Поезд подошел, и снова началась давка, толкотня, матерщина. Лев ругнул и меня - по его мнению, надо было энергичнее действовать локтями.
Нам повезло, в вагоне второго класса можно было растянуться на полу, подбросив под голову мешок. Я уснул, едва тронулся поезд...

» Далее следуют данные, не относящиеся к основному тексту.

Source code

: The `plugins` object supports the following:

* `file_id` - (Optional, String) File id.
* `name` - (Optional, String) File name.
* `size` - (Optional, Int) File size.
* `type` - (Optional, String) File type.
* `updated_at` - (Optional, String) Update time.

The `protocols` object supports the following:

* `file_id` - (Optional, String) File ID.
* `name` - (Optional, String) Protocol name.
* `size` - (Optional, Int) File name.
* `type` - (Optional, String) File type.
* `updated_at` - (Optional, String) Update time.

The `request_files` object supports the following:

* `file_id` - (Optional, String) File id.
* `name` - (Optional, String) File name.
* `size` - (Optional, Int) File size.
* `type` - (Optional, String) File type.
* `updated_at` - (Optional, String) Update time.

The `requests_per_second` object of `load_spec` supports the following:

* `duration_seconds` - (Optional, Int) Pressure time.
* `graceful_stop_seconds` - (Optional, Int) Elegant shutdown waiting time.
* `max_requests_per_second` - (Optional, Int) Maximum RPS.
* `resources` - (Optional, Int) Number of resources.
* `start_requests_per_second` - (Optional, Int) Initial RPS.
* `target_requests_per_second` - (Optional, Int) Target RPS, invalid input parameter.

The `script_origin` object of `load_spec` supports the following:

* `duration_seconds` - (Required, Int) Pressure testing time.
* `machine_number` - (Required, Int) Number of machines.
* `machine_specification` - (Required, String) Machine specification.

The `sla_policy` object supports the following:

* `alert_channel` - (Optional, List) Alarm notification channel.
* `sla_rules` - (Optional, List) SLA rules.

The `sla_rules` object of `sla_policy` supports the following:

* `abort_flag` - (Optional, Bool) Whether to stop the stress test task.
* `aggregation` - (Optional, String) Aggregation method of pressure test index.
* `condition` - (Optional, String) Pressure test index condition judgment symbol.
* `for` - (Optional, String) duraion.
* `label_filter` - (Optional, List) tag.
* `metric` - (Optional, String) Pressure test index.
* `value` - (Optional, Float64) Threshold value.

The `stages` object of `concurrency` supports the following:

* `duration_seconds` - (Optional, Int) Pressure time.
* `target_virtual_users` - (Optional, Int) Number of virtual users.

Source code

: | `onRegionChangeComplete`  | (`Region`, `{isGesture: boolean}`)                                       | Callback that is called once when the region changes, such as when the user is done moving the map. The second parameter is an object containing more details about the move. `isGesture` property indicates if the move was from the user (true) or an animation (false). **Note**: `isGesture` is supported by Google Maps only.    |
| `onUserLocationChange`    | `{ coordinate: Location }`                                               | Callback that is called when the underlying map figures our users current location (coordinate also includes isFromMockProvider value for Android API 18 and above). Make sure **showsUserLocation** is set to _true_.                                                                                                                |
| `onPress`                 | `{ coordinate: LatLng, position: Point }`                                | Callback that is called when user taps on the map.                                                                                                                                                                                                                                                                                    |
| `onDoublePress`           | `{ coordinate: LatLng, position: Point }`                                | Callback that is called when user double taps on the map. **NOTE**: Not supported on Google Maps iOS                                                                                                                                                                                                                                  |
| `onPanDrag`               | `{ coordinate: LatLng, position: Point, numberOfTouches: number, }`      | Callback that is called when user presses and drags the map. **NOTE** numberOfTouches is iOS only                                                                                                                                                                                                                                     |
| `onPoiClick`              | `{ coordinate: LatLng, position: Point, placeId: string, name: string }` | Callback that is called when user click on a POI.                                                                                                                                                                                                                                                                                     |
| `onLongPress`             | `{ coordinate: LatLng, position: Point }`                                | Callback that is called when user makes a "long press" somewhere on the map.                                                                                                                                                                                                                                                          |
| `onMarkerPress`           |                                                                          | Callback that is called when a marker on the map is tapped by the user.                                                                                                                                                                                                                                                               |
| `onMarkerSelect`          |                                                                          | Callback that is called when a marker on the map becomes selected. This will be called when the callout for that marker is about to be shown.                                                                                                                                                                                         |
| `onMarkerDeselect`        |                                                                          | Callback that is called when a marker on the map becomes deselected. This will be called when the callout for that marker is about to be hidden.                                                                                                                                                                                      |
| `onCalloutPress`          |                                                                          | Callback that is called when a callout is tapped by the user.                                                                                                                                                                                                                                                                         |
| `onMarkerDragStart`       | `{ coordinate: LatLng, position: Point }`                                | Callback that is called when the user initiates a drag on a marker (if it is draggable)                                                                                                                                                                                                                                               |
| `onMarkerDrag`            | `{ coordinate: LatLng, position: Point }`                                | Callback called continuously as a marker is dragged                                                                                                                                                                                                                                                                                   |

Поразившие меня сны я стал записывать через много лет после того, как уехал из Пскова, в конце тридцатых годов. Сон, приснившийся мне в поезде, запомнился потому, что он много раз повторялся - в вариациях, которые были одна грустнее другой. То я рисовал себя мелом на классной доске, а потом какой-то вежливый человек в визитке - может быть, Рудольф Карлович Гутман - подходил и, неопределенно улыбаясь, стирал меня с доски мокрой тряпкой. И я исчезал. То, спасаясь от преследователей, я прыгал с конки и летел прямо в пруд, разбивая собственное зеркальное отражение.
Каждый раз я раздваивался, и либо я, либо мой двойник стушевывался, стирался, и каждый раз я напрасно старался найти его, мучаясь тоской и надеждой.
Хлебников писал, что у человека два разума - дневной и ночной. Он не стал описывать их, очевидно полагая, что эта мысль не требует доказательств.
Мне кажется, что в ночном разуме сознание невольно возвращается к предчувствиям, преувеличениям и страхам, давно (или недавно) отброшенным при свете дня. Дневное "мне некогда" заменяется неторопливостью ночи. Прислушиваешься к шорохам, а слышишь далекую музыку прошлого.